Only 8% of those held at Guantánamo were believed to be members of al-Qaida, while 86% were taken prisoner when the U.S. posted leaflets in Pakistan and Afghanistan promising enormous rewards for "suspicious people," many of whom were handed over by competing farmers.

=== First visit by UN agent ===
In 2023, Fionnuala Ní Aoláin, the first UN human rights investigator permitted to visit the camp since it was established 20 years ago reported that the 30 prisoners detained at Guantánamo Bay continued to be subjected to "cruel, inhuman, and degrading treatment" by the US government. The number of detainees at the time of the visit was 34, which was then reduced to 30.

== Tortures and abuses ==
The Guantanamo Bay detention center is described by Al-Jazeera as "a symbol of brutality of the US’s so-called war on terror". A senior official of the International Committee of the Red Cross (ICRC) stated that prisoners detained by the United States at the Guantanamo Bay detention center for years display evidence of "accelerated ageing." Amnesty International has also released a new report highlighting ongoing and historic human rights violations at the Guantánamo Bay detention facility.
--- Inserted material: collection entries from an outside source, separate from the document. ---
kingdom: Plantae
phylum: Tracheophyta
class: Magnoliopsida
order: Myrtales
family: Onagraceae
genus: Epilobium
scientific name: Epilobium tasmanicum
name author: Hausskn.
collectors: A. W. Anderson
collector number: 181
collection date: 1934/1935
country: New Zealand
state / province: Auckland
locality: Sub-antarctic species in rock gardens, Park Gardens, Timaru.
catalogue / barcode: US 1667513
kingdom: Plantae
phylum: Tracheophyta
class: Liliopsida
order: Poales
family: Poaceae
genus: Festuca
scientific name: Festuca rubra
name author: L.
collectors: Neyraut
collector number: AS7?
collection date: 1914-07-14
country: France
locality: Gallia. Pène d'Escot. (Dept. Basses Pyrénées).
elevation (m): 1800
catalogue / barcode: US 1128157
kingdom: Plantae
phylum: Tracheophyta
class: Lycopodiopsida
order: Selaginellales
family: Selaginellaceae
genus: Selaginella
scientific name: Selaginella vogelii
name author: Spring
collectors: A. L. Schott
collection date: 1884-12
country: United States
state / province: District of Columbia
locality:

The report states that detentions there have entered their 20th year at the time when a new U.S. president was preparing to enter the White House. In 2023, a military judge at Guantánamo Bay ruled that a 9/11 defendant, Ramzi bin al-Shibh, was incapable enough to face trial after a military medical commission determined that the man's maltreatment in CIA detention years earlier had left him permanently psychotic.

Abu Zubayda, one of three "forever prisoners" at Guantánamo Bay who was used as a human guinea pig in the CIA's post-9/11 torture program, has reportedly released the most detailed and comprehensive account to date of the inhumane techniques to which he was subjected, including while he was detained at the Guantánamo Bay detention center. The sketches were drawn from memory in his Guantánamo confinement and sent to Mark Denbeaux, one of his attorneys. Denbeaux, along with his law school students at the Center for Policy and Research at Seton Hall University, collected Zubaydah's depicts and comments into a new report. Zubayda's drawings portray tortures such as "walling", waterboarding", "the vortex", being exposed nakedly to a female interrogator, "threatening with rape", "threat to desecrate the Qur’an", and "threats with a power drill". Amnesty International published a report in 2021 that shed light on the ongoing human rights violations at Guantánamo Bay. The report criticized the detainees' inadequate medical care and condemned their indefinite imprisonment without fair trials. It also highlighted the lack of responsibility for the crimes undertaken over the previous 19 years.

Fionnuala Ní Aoláin, the UN human rights investigator who was given unprecedented access to Guantánamo Bay detention center in 2023 stated in her report that every single inmate she spoke with endured the constant harms brought on by "systematic rendition, torture, and arbitrary detention." The UN inspector demanded an apology and assurances that the crimes would not recur, claiming that the use of torture had also been "a betrayal of the rights of victims." Also, she criticized the US administration for not giving tortured Guantánamo captives the extensive care they required to deal with the consequences.

=== Sexual tortures ===
A 2005 investigation contained an insider's account of female interrogators trying to break Muslim detainees by "sexual touching, wearing miniskirts and thong underwear", and in one instance, smearing a Saudi man's face with fake menstrual blood. The report which was received by the Associated Press outlines how the U.S. military used women as part of more harsh "physical and psychological interrogation tactics to" compel terror suspects to talk.

According to Abu Zubayda, one of the tortures included lowering the prisoner to the ground, holding him as though someone were about to sodomize him, and using obscene sexual terminology to describe the prisoner's behind including its attractiveness, size, or gentleness. They then begin the demeaning act by touching the sensitive surrounding areas of the anus with their hands or other things.